Ob Knochenbrille der Eskimos, Kaiser Nero’s Spleen Gladiatorenkämpfe durch einen Smaragd zu betrachten oder Richardsons bewährte Doppelbrille mit einschwenkbaren Sonnengläsern. Das vorliegende Sonnenbrillenbuch gibt dazu interessante Einblicke, wie sich der Schutz der Augen gegen das grelle Licht in den letzten Jahrhunderten entwickelte. Durchwegs kurzweilig lassen sich auch Werbesujets zu Sonnen- und Schutzbrillen der letzten hundert Jahre betrachten. Selbst von der Zeit des zweiten Weltkrieges – sogar im damals besetzten Paris – sind Werbeaufnahmen mit Sonnenbrillen erhalten geblieben. Die Autorin zeigt unter anderem ein Foto von jungen Damen mit weißen Sonnenbrillen (welche durchaus auch heute tragbar wären) in einem Pariser Straßencafe.

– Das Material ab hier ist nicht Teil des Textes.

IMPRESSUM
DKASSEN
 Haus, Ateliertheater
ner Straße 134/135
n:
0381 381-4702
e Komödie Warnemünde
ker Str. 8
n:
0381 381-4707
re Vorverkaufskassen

Die Brillenmode der 50er, 60er und 70er waren aus heutiger Sicht hinsichtlich des Designs mutige Jahrzehnte. Das eine oder andere Revival greift ja heute noch auf diese Formen zurück. Großartig unter anderem auch ein Foto von Elvis mit weiblichen blondierten Fans und weißen Cat-Eye-Sonnenbrillen aus dem Jahr 1956.

Formen und Mode

Aviatorform, Wayfarer, Schmetterlingsform, Jackie-O-Design und viele andere Formen der letzten Jahrzehnte werden nicht nur genau beschrieben, sondern finden auch hinsichtlich der Herkunft und prominenter Träger/innen genaue Beachtung. Ein kleiner Sonnenbrillen-Knigge berichtet was man mit einer Sonnenbrille machen und nicht machen sollte.

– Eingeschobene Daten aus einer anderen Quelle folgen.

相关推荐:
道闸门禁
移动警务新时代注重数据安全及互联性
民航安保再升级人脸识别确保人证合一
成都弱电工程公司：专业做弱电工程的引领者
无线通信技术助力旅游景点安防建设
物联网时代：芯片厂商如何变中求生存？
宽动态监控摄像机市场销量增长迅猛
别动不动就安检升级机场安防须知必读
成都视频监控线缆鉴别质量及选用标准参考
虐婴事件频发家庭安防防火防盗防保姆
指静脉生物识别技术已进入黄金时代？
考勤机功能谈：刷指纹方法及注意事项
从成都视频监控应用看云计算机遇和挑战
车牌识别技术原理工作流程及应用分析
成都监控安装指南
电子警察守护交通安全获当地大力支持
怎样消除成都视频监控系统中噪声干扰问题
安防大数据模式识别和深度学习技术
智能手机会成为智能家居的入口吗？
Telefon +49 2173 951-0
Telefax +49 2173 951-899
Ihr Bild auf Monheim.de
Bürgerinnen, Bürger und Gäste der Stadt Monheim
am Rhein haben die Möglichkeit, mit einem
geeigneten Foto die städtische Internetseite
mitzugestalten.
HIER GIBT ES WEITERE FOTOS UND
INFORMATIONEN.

Magie, Macht und Sicherheit

Richter im China des 12. Jahrhunderts. Indianer, Herrscher, Despoten und Terroristen der letzten Jahrzehnte. Ja selbst Abgeordnete im Parlament. Karin Hartewig hat imposante Aufnahmen zusammengetragen, die einem Moment im Leben wiedergeben, in dem die Protagonisten ihre Augen lieber hinter dunklen Scheiben verstecken. In weiteren Kapiteln des Buches beschreibt die Autorin Filme mit berühmten „Sonnenbrillen-Darstellern“ und zeigt den einen oder anderen Exzentriker, die sich unter anderem über ihre Sonnenbrille definieren.

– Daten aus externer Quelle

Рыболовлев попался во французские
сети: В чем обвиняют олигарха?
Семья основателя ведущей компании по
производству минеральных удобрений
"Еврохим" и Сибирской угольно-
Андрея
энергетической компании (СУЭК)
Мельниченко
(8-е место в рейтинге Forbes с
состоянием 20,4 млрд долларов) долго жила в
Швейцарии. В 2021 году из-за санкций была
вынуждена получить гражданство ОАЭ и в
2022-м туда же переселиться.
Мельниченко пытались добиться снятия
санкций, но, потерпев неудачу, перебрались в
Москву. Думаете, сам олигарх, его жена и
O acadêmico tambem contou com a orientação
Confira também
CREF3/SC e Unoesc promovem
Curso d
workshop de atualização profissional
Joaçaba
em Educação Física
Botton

Ein umfassendes Literaturverzeichnis macht Lust zum weiteren Investigieren zum Thema Sonnenbrillen und komplettieren das durchwegs erwähnenswerte Buch, welches im Jonas Verlag erschienen ist. Um nur 15 Euro erhältlich, lohnt es sich für Augenoptiker/innen durchaus sich mit Hilfe dieses Buches mit Geschichten rund zur Sonnenbrille näher zu beschäftigen.